Though
this is not the most exciting video I've seen lately, it does illustrate some key lead nurturing concepts you can implement using salesforce.com.
I place intelligent emailing in one of three categories:
1) Context Sensitive Emails
This is the basic need of nurturing that the video illustrates. Easy stuff.
For example, you mass send out a web form link that asks people to register for your event.
Of course based on who filled it out you know who didn't.
You automatically send the ones who did a note of congratulations with a follow up event details.
The ones that didn't send it, you send increasingly urgent emails every other day to remind them they are supposed to register.
2) Personalized, Mail Merged Drip Campaigns
Here is a real world scenario which happens to me personally all the time. I get a non techie business person that asks me "Hey Met, all this cloud applications stuff, I just don;t get it... Do you have something you can send me that I can read?" ... Of course I know I can't educate someone with a single pdf document now can I? I have on my laptop 100s of analyst papers on cloud computing? If I only send one generic one, on say, ROI, it obviously only touches on a single isolated topic. If I send them all, he'd get information overload and probably ignore it.
So, what should I really do? Well, the answer is something that all good sales people would intuitively know... Send an initial, simple email that says ..
"Hey Mike, I'm just following up on our talk the other day on your interest in cloud computing. I have lots of material on it and will occasionally send you material that I think would interest you."
Then your supposed to proceed to follow through with your promise. The good sales people do, they always have. However, its too time consuming for the 90% of the "mediocre" sales people and they just don't do it.
That's where salesforce.com can come to the rescue. You can add these types of contacts to a "campaign" that will send them out email (with attachments) on a regular basis.
So you can take your list of 20 analyst papers covering different topics, think about the order they should be presented in and what kind of email you should use to introduce the topic... And once you add the contact to the campaign ... Wallah, Drip, Drip, Drip.. System will send out the email on your behalf as if you sent it. If you do it right, these should come from the salesperson and should be relevant and thought through, as if its old-school hard working sales person manually sent it.

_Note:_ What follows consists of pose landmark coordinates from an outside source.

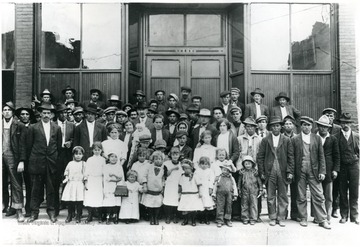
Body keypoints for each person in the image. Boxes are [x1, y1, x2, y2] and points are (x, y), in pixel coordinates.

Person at [24, 103, 62, 223]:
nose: (46, 115)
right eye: (44, 113)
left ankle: (51, 212)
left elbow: (59, 147)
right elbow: (29, 146)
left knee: (51, 188)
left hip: (51, 163)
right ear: (40, 114)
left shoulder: (57, 128)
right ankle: (34, 212)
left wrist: (55, 159)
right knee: (36, 189)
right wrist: (31, 162)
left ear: (51, 115)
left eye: (48, 113)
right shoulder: (33, 128)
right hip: (37, 162)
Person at [291, 116, 331, 229]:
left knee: (318, 195)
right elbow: (292, 157)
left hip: (314, 170)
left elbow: (321, 156)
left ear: (312, 126)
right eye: (304, 124)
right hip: (300, 170)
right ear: (301, 126)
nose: (306, 127)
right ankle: (303, 218)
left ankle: (322, 219)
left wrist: (322, 171)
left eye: (308, 125)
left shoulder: (316, 138)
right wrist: (292, 172)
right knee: (301, 195)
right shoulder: (295, 139)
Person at [257, 116, 294, 227]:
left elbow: (290, 157)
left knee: (283, 195)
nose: (275, 128)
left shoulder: (286, 140)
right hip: (270, 170)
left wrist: (290, 171)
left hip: (282, 170)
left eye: (277, 125)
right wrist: (262, 171)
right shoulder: (265, 140)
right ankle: (272, 217)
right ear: (270, 127)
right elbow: (261, 157)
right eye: (273, 126)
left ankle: (281, 217)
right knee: (270, 196)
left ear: (281, 127)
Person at [311, 115, 340, 224]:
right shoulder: (313, 137)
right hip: (315, 169)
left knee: (328, 195)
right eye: (321, 126)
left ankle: (327, 216)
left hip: (328, 170)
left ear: (328, 128)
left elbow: (336, 156)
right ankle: (316, 216)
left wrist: (335, 170)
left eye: (325, 127)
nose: (323, 129)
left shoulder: (332, 139)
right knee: (317, 194)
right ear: (318, 126)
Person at [2, 102, 26, 222]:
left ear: (12, 112)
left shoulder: (18, 125)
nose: (6, 111)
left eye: (9, 110)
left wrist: (21, 161)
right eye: (4, 109)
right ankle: (7, 207)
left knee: (16, 184)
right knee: (2, 184)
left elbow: (22, 145)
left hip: (13, 157)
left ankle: (18, 210)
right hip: (1, 156)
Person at [334, 113, 359, 225]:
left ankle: (354, 216)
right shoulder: (336, 137)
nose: (346, 125)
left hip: (354, 166)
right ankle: (344, 215)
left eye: (348, 122)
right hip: (342, 167)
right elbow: (335, 154)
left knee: (354, 191)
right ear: (340, 124)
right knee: (342, 191)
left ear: (351, 124)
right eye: (343, 122)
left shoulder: (357, 136)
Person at [54, 103, 75, 216]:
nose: (64, 114)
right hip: (56, 154)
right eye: (61, 112)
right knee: (56, 179)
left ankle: (65, 200)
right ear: (57, 114)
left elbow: (74, 138)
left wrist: (70, 142)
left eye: (65, 112)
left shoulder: (72, 125)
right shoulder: (53, 124)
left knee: (67, 178)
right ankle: (56, 203)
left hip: (67, 154)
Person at [15, 105, 34, 217]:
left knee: (29, 184)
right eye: (22, 114)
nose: (24, 116)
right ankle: (15, 207)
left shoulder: (33, 127)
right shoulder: (15, 127)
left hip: (29, 160)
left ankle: (29, 208)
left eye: (27, 114)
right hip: (15, 158)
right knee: (16, 185)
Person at [61, 146, 85, 223]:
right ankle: (70, 215)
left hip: (79, 184)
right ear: (73, 155)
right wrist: (67, 177)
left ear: (82, 155)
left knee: (79, 200)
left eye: (80, 154)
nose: (78, 156)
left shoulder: (83, 164)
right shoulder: (70, 163)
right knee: (71, 200)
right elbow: (66, 172)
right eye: (76, 154)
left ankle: (78, 215)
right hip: (71, 184)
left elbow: (85, 173)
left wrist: (85, 180)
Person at [83, 142, 106, 223]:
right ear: (92, 150)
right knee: (90, 197)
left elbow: (104, 172)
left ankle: (99, 215)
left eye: (98, 150)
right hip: (91, 180)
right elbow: (86, 171)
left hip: (99, 180)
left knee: (99, 197)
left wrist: (104, 182)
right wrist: (86, 181)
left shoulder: (103, 160)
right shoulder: (89, 159)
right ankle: (90, 215)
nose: (97, 151)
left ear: (101, 150)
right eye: (95, 150)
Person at [141, 151, 165, 225]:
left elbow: (164, 179)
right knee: (150, 205)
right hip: (150, 189)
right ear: (153, 160)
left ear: (162, 160)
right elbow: (144, 176)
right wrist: (145, 185)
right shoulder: (148, 167)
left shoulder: (163, 168)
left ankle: (156, 217)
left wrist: (163, 187)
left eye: (160, 159)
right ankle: (151, 217)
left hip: (158, 190)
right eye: (156, 159)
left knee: (157, 204)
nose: (158, 160)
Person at [178, 159, 204, 226]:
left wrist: (200, 192)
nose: (186, 170)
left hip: (193, 195)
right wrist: (179, 194)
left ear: (191, 168)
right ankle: (185, 220)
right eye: (185, 168)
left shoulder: (195, 176)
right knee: (185, 208)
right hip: (185, 195)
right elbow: (180, 186)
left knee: (193, 208)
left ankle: (193, 220)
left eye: (188, 168)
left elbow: (199, 184)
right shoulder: (182, 176)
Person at [212, 160, 238, 227]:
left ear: (229, 171)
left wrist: (235, 194)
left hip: (229, 194)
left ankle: (228, 219)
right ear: (221, 169)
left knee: (228, 206)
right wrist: (214, 193)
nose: (225, 171)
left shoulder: (231, 178)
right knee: (220, 206)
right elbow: (215, 185)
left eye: (227, 170)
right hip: (220, 194)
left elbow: (234, 186)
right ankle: (220, 220)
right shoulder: (219, 177)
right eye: (224, 170)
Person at [238, 156, 263, 225]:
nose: (248, 165)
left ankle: (253, 218)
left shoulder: (255, 172)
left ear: (252, 164)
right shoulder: (242, 172)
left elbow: (259, 181)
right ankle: (245, 218)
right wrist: (239, 189)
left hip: (254, 191)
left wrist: (261, 189)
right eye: (246, 164)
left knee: (253, 205)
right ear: (243, 165)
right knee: (244, 205)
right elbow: (239, 181)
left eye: (249, 164)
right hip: (244, 191)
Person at [102, 151, 124, 224]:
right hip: (108, 186)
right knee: (109, 202)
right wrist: (114, 179)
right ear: (108, 158)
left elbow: (120, 177)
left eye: (115, 157)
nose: (114, 158)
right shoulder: (106, 166)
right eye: (112, 156)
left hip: (116, 186)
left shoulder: (119, 166)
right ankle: (108, 216)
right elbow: (106, 178)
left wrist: (114, 177)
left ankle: (115, 216)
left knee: (116, 202)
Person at [163, 147, 183, 224]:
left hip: (177, 184)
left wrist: (180, 186)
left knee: (176, 200)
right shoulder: (166, 164)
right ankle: (168, 216)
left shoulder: (181, 164)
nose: (175, 156)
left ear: (179, 155)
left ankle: (175, 216)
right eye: (173, 154)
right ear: (170, 155)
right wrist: (172, 169)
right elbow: (165, 174)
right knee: (168, 200)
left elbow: (183, 175)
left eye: (177, 154)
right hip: (169, 184)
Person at [194, 156, 215, 224]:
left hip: (206, 188)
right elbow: (195, 179)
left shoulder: (210, 171)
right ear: (199, 164)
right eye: (202, 164)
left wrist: (210, 188)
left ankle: (207, 218)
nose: (204, 166)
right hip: (200, 188)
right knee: (200, 203)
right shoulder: (197, 170)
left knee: (207, 203)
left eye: (206, 164)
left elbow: (212, 180)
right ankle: (201, 218)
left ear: (208, 165)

3) When-U-Joined Based Subscription Content
Though I haven't yet come up with a better name for it, this is my favorite.
In the 1990s, long before permission marketing became popular, I had a friend who had started a website called dailylaff.com. It was very basic. People came onto a website, they SIGNED UP to receive a funny joke daily, and delivered by email.
Here was the problem, as was and largely still is the same problem on all of these types of subscribe-then-push content and technologies. If you sign up today to receive content, you join the list of everyone else receiving content, BUT you don't get the past content that was sent BEFORE you signed up.
So the solution is to send content based on when they signed up and go back and start from content #1 and send emails accordingly.
I was doing this with dailylaff.com, but it was a major pain to process all of those records. Salesforce.com technology makes this much easier to accomplish.
As a side note, this was the 1990s so there wasn't A LOT of this kind of stuff out there. As dumb as it might sound, this thing had the potential to become huge, just because of the permission to mail. But I was too young and impatient to grow something like that a few people at a time, so I shut it down after my friend handed it to me to run. (even though it had about 10,000 subscribers in its infancy). A few months ago Daily Candy sold for an obscene amount of money. The only asset it had was a big list of people willing to receive email from the company. This lesson always reminds me of my strategy professor during my MBA at UCI - he was a rich self made retired ex entrepreneur named Richard Chandler and the one thing that he said that always stuck with me is that the #1 mistake most entrepreneurs (aka marketers) make is that they don't give enough time for the magic of compounding to kick in. Compounding not only works for interest at the bank, it works on your careers, your campaigns, your businesses, everything. You have to give it time to play out and changing jobs/businesses/ideas/campaigns too fast hurts you in the long run.